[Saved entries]
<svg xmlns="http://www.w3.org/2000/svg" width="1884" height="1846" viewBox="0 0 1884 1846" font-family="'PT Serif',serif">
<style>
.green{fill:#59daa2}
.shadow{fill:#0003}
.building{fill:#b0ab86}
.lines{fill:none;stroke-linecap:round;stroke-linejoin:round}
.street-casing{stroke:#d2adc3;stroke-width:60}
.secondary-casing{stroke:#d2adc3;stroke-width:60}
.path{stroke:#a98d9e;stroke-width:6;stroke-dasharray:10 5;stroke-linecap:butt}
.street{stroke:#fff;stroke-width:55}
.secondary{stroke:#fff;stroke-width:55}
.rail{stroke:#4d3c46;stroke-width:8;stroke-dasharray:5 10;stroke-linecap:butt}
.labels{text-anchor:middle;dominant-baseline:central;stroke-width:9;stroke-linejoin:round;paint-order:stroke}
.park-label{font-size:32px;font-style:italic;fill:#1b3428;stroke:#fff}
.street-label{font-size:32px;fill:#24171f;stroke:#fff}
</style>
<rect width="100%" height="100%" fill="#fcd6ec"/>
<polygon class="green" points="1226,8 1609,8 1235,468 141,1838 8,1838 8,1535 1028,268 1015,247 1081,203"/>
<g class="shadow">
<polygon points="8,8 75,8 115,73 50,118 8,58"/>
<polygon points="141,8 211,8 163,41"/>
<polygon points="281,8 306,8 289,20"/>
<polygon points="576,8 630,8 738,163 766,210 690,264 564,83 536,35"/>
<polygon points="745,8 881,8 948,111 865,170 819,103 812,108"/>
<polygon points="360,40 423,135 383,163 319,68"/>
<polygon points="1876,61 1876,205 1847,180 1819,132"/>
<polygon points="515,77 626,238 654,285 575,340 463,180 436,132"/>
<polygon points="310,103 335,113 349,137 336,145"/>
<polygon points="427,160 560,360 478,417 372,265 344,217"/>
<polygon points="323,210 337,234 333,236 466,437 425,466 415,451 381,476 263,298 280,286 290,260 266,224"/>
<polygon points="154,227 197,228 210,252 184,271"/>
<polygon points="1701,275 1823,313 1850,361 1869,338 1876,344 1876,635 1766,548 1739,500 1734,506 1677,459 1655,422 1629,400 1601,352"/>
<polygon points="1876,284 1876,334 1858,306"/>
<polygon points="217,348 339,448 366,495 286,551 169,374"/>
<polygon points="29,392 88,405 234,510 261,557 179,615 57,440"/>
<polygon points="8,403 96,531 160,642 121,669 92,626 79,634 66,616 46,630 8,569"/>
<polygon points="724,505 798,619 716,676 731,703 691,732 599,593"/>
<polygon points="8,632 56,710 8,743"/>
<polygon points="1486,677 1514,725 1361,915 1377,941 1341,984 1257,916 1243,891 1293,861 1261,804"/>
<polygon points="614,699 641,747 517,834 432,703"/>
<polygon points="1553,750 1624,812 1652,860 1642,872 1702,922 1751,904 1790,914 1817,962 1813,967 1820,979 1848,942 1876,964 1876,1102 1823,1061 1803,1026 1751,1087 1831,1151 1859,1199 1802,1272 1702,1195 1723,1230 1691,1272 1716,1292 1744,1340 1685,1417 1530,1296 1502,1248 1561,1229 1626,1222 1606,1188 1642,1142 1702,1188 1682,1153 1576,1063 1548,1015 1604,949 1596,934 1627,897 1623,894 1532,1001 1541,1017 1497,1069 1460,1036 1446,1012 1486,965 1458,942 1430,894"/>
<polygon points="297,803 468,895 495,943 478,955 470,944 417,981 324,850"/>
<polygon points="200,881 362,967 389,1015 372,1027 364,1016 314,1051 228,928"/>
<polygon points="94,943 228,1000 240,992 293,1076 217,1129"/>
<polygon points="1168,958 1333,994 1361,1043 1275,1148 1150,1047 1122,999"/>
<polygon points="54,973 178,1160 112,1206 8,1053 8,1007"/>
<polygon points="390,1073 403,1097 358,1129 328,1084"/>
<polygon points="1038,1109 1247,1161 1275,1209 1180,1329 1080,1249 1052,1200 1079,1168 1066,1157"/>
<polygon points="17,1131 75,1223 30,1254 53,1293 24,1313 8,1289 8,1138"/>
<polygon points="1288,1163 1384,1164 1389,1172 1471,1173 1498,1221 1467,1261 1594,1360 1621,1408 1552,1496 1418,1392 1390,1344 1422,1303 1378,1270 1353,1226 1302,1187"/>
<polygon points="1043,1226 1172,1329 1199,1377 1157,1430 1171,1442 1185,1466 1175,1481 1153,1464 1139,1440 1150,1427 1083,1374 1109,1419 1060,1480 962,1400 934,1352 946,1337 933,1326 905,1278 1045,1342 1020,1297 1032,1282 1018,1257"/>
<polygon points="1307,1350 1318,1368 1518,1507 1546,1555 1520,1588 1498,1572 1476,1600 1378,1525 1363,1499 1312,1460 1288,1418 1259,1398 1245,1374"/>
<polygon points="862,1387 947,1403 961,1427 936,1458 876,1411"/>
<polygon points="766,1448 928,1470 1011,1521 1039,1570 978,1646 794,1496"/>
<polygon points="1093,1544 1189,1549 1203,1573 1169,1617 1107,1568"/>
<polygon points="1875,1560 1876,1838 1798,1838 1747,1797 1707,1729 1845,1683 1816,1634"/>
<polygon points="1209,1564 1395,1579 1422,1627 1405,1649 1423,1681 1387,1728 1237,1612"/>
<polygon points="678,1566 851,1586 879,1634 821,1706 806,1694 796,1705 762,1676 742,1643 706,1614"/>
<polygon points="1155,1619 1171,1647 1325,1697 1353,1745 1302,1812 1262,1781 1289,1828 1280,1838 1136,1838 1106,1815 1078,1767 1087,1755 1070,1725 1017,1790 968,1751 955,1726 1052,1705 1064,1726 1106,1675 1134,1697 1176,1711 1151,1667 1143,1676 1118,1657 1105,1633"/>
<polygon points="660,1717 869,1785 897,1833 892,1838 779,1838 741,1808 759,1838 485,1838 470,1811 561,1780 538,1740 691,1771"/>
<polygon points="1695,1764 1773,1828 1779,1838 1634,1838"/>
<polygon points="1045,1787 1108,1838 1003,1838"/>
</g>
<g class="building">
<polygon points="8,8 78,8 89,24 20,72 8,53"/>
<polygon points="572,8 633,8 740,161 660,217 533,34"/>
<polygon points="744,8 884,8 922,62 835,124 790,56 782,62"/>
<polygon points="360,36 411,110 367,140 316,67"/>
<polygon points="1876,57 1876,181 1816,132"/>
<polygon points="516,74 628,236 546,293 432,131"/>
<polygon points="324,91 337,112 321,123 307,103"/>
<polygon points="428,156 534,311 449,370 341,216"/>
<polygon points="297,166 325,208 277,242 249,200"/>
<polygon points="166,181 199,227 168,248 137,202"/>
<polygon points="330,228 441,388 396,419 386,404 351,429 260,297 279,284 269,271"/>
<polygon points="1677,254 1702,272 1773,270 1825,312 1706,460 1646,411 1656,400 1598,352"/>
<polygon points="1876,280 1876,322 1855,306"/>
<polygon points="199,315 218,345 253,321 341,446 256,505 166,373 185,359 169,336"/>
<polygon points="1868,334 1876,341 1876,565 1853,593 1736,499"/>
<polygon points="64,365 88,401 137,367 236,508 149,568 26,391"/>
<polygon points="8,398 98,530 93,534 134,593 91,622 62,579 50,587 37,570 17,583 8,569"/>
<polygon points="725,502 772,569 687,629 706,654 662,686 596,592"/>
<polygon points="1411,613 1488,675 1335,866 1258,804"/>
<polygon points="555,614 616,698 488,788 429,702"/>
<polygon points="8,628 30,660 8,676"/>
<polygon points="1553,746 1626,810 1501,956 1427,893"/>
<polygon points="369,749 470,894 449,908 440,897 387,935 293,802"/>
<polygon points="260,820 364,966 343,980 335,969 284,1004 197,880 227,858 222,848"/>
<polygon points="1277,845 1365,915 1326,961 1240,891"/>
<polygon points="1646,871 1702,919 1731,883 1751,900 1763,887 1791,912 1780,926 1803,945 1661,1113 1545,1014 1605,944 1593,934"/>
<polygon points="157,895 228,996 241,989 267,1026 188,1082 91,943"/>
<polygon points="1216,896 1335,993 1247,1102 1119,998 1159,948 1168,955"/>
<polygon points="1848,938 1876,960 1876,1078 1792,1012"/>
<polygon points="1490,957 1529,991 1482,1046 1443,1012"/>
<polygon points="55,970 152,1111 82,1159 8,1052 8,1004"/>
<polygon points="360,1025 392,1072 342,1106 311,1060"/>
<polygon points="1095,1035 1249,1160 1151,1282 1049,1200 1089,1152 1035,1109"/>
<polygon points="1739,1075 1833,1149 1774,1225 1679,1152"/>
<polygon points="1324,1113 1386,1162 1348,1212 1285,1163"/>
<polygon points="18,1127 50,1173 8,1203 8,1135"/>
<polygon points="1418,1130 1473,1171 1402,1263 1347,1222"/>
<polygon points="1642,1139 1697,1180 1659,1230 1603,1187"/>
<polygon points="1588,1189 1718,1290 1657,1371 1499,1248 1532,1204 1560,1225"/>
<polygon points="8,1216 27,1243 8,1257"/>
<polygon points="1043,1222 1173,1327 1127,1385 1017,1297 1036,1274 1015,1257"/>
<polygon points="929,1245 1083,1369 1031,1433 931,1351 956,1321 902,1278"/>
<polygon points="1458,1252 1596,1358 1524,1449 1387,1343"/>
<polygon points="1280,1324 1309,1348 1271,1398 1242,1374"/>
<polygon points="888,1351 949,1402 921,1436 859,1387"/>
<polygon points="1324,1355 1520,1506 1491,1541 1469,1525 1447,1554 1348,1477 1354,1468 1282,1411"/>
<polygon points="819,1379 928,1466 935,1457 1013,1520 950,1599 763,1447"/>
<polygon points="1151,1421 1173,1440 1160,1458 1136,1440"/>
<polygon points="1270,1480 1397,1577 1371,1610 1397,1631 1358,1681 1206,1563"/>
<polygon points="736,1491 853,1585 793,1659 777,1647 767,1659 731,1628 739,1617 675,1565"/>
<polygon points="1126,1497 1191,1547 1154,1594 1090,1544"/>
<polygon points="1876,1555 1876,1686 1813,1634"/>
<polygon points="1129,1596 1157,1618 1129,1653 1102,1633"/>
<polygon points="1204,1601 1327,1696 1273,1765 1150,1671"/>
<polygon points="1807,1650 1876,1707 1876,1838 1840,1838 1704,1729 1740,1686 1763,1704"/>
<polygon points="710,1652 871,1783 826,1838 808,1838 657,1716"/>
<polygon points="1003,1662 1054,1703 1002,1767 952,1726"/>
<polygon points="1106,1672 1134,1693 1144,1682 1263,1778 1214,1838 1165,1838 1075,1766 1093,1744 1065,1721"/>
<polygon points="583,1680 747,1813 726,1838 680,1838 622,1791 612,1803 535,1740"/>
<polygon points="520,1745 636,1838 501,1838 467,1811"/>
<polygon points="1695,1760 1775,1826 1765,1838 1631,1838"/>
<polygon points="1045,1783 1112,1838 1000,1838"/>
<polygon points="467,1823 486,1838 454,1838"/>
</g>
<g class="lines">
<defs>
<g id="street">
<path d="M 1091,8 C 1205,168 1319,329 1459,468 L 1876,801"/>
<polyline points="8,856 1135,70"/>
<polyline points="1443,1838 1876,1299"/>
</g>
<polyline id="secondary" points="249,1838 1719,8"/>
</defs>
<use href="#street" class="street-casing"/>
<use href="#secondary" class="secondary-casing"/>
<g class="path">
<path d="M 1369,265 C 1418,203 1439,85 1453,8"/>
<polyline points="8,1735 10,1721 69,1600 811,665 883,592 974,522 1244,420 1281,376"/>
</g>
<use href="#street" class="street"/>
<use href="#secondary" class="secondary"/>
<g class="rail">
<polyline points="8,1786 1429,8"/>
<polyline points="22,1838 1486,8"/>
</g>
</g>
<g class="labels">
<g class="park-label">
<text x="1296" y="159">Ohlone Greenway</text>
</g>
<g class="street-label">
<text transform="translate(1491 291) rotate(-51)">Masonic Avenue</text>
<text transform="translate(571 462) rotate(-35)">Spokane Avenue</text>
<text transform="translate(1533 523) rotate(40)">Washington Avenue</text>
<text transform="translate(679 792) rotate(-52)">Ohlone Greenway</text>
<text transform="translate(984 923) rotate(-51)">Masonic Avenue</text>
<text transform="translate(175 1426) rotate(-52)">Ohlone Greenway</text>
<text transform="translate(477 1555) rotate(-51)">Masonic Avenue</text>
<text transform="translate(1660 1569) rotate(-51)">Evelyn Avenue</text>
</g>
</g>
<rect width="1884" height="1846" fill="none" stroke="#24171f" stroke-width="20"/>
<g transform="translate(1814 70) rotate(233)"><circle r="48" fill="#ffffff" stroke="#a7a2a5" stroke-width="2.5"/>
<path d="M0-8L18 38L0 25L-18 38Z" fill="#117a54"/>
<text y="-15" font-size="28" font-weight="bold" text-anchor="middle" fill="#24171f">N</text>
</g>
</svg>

■ What the task requires ■
Pull each line containing "lines" from the records.

■ Solution ■
.lines{fill:none;stroke-linecap:round;stroke-linejoin:round}
<g class="lines">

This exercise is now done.